Several newly synthesized 4-hydroxycinnamamide derivatives such as 3-(3',5'-di-isopropyl-4'-hydroxybenzylidene)-2-oxindol (ST 280), 3-(3',5'-di-methylthiomethyl-4'-hydroxybenzylidene)-2-oxindole (ST 458), alpha-cyano-3-ethoxy-4-hydroxy-5-phenylthiomethylcinnamamide (ST 638) and 3-(3'-ethoxy-4'-hydroxy-5'-phenylthiomethylbenzylidene)-2-pyrol idinone (ST 642) were found to inhibit tyrosine-specific protein kinase activity of the epidermal growth factor (EGF) receptor with IC50 values of 0.44 microM, 0.44 microM, 0.37 microM and 0.85 microM, respectively. None of them showed inhibitory effect on the enzyme activities of serine- and/or threonine-specific protein kinases such as cAMP-dependent protein kinase, Ca2+/phospholipid-dependent protein kinase C, casein kinase I and casein kinase II. In addition, none of them had effect on Na+/K+-ATPase or 5'-nucleotidase. The results suggest that the compound ST 280, ST 458, ST 638 and ST 642 are potent and specific inhibitors of tyrosine-specific protein kinase.
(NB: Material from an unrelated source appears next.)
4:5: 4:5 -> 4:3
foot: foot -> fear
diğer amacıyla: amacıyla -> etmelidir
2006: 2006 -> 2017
已发现几种新合成的4-羟基肉桂酰胺衍生物,如3-(3',5'-二异丙基-4'-羟基亚苄基)-2-氧代吲哚(ST 280)、3-(3',5'-二甲基硫代甲基-4'-羟基亚苄基)-2-氧代吲哚(ST 458)、α-氰基-3-乙氧基-4-羟基-5-苯基硫代甲基肉桂酰胺(ST 638)和3-(3'-乙氧基-4'-羟基-5'-苯基硫代甲基亚苄基)-2-吡咯烷酮(ST 642),它们对表皮生长因子(EGF)受体的酪氨酸特异性蛋白激酶活性具有抑制作用,IC50值分别为0.44微摩尔/升、0.44微摩尔/升、0.37微摩尔/升和0.85微摩尔/升。它们均未对丝氨酸和/或苏氨酸特异性蛋白激酶如环磷酸腺苷依赖性蛋白激酶、Ca2+/磷脂依赖性蛋白激酶C、酪蛋白激酶I和酪蛋白激酶II的酶活性表现出抑制作用。此外,它们均对Na+/K+-ATP酶或5'-核苷酸酶无影响。结果表明,化合物ST 280、ST 458、ST 638和ST 642是酪氨酸特异性蛋白激酶的有效且特异性抑制剂。